┌────────
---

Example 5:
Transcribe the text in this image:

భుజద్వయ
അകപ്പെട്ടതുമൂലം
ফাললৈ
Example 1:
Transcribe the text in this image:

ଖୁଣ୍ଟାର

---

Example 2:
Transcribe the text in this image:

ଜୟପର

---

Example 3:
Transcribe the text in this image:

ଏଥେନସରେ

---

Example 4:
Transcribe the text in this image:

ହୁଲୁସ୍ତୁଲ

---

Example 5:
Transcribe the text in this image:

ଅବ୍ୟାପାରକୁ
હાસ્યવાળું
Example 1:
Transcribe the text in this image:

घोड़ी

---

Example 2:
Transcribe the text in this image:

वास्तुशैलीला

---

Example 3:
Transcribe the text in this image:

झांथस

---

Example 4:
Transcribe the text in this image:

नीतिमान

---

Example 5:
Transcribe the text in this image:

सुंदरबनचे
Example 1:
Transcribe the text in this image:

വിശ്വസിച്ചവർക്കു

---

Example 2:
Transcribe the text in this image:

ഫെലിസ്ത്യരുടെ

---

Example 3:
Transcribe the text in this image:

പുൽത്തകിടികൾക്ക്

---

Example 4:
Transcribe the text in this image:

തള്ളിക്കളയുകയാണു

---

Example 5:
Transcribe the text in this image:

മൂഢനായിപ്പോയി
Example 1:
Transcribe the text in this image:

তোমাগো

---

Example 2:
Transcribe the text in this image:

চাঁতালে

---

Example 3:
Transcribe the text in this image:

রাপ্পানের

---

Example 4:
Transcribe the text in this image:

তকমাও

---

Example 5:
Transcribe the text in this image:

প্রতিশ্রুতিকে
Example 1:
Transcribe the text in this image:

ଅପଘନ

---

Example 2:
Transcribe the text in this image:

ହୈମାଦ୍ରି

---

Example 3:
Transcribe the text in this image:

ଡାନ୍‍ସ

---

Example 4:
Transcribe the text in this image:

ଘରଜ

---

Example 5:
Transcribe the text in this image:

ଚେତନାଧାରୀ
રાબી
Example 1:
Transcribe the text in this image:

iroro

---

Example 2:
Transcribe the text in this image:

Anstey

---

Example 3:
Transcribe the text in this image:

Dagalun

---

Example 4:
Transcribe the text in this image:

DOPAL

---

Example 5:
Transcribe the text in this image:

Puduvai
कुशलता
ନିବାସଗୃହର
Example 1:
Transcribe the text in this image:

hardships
└────────
Problem description -
Rewrite these lines as a numbered list, leaving out the blank lines, covering the whole listing.

Answer to this exercise -
1. ---
2. Example 5:
3. Transcribe the text in this image:
4. భుజద్వయ
5. അകപ്പെട്ടതുമൂലം
6. ফাললৈ
7. Example 1:
8. Transcribe the text in this image:
9. ଖୁଣ୍ଟାର
10. ---
11. Example 2:
12. Transcribe the text in this image:
13. ଜୟପର
14. ---
15. Example 3:
16. Transcribe the text in this image:
17. ଏଥେନସରେ
18. ---
19. Example 4:
20. Transcribe the text in this image:
21. ହୁଲୁସ୍ତୁଲ
22. ---
23. Example 5:
24. Transcribe the text in this image:
25. ଅବ୍ୟାପାରକୁ
26. હાસ્યવાળું
27. Example 1:
28. Transcribe the text in this image:
29. घोड़ी
30. ---
31. Example 2:
32. Transcribe the text in this image:
33. वास्तुशैलीला
34. ---
35. Example 3:
36. Transcribe the text in this image:
37. झांथस
38. ---
39. Example 4:
40. Transcribe the text in this image:
41. नीतिमान
42. ---
43. Example 5:
44. Transcribe the text in this image:
45. सुंदरबनचे
46. Example 1:
47. Transcribe the text in this image:
48. വിശ്വസിച്ചവർക്കു
49. ---
50. Example 2:
51. Transcribe the text in this image:
52. ഫെലിസ്ത്യരുടെ
53. ---
54. Example 3:
55. Transcribe the text in this image:
56. പുൽത്തകിടികൾക്ക്
57. ---
58. Example 4:
59. Transcribe the text in this image:
60. തള്ളിക്കളയുകയാണു
61. ---
62. Example 5:
63. Transcribe the text in this image:
64. മൂഢനായിപ്പോയി
65. Example 1:
66. Transcribe the text in this image:
67. তোমাগো
68. ---
69. Example 2:
70. Transcribe the text in this image:
71. চাঁতালে
72. ---
73. Example 3:
74. Transcribe the text in this image:
75. রাপ্পানের
76. ---
77. Example 4:
78. Transcribe the text in this image:
79. তকমাও
80. ---
81. Example 5:
82. Transcribe the text in this image:
83. প্রতিশ্রুতিকে
84. Example 1:
85. Transcribe the text in this image:
86. ଅପଘନ
87. ---
88. Example 2:
89. Transcribe the text in this image:
90. ହୈମାଦ୍ରି
91. ---
92. Example 3:
93. Transcribe the text in this image:
94. ଡାନ୍‍ସ
95. ---
96. Example 4:
97. Transcribe the text in this image:
98. ଘରଜ
99. ---
100. Example 5:
101. Transcribe the text in this image:
102. ଚେତନାଧାରୀ
103. રાબી
104. Example 1:
105. Transcribe the text in this image:
106. iroro
107. ---
108. Example 2:
109. Transcribe the text in this image:
110. Anstey
111. ---
112. Example 3:
113. Transcribe the text in this image:
114. Dagalun
115. ---
116. Example 4:
117. Transcribe the text in this image:
118. DOPAL
119. ---
120. Example 5:
121. Transcribe the text in this image:
122. Puduvai
123. कुशलता
124. ନିବାସଗୃହର
125. Example 1:
126. Transcribe the text in this image:
127. hardships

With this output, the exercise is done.